Mr McGowan describes himself as a performance artist
Mark McGowan's plan to leave a tap running to highlight water wastage, ended with the threat of legal action.
Now he says he will turn on a car's engine for eight hours a day in a car park in Peckham, south-east London.
A spokeswoman for environmental group Transport 2000 said the proposals were irresponsible and hypocritical.
The "environmentally conscious" art series by Mr McGowan, a performance artist based in nearby Camberwell, has infuriated many.
Thames Water threatened him with legal action after he left a tap running at a gallery for a month, while water shortages were forcing it to consider a hosepipe ban.
Of his plan to leave a car running in a courtyard behind Peckham's library to highlight unnecessary pollution, Mr McGowan said: "I know I will be upsetting people."
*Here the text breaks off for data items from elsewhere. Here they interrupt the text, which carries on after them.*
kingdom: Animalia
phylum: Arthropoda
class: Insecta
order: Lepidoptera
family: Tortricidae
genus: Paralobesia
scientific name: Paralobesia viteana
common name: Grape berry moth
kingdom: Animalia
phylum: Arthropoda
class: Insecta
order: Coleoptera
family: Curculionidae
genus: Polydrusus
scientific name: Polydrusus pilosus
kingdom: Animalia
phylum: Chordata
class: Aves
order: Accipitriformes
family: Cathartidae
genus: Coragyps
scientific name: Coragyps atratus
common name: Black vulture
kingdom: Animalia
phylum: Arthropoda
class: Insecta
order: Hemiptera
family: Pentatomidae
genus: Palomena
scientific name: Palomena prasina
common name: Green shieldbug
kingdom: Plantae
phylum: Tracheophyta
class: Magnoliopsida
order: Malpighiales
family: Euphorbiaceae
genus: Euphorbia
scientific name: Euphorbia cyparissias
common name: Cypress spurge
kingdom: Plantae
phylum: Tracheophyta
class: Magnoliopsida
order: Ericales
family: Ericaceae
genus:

But he added: "What about car owners who drive to the local video store or the corner shop or in fact the school?
"How many times do you see mums leaving cars running outside the school gates or taking one child 800 metres to school in a 4x4?"
Mr McGowan said The Running Tap wasted 800,000 litres of water
But his plans have been met with derision by pollution and transport campaigners.
Daisy Johnson, from Transport 2000, told the BBC Mr McGowan's plans were "laughable to the point of tragedy".
"Claiming to highlight people who cause unnecessary pollution by wilfully polluting the atmosphere himself...is irresponsible in the extreme," she said.
"And [it] displays a warped and hypocritical attitude towards the environment and society."
And Rob Pilling, policy officer at the National Society for Clean Air, said: "Anything that raises the profile of these issues is important, but doing something like this is a bit silly".
But for anyone worried that the stunt, due to begin on 5 November, will vastly increase Peckham's air pollution, air quality analysts say not to worry.
Ben Barratt, from King's College, said exhaust fumes become more diffuse and less harmful as they mix in the atmosphere.
"Unless anyone stood right next to the car for eight hours a day, it probably won't make that much difference," he said.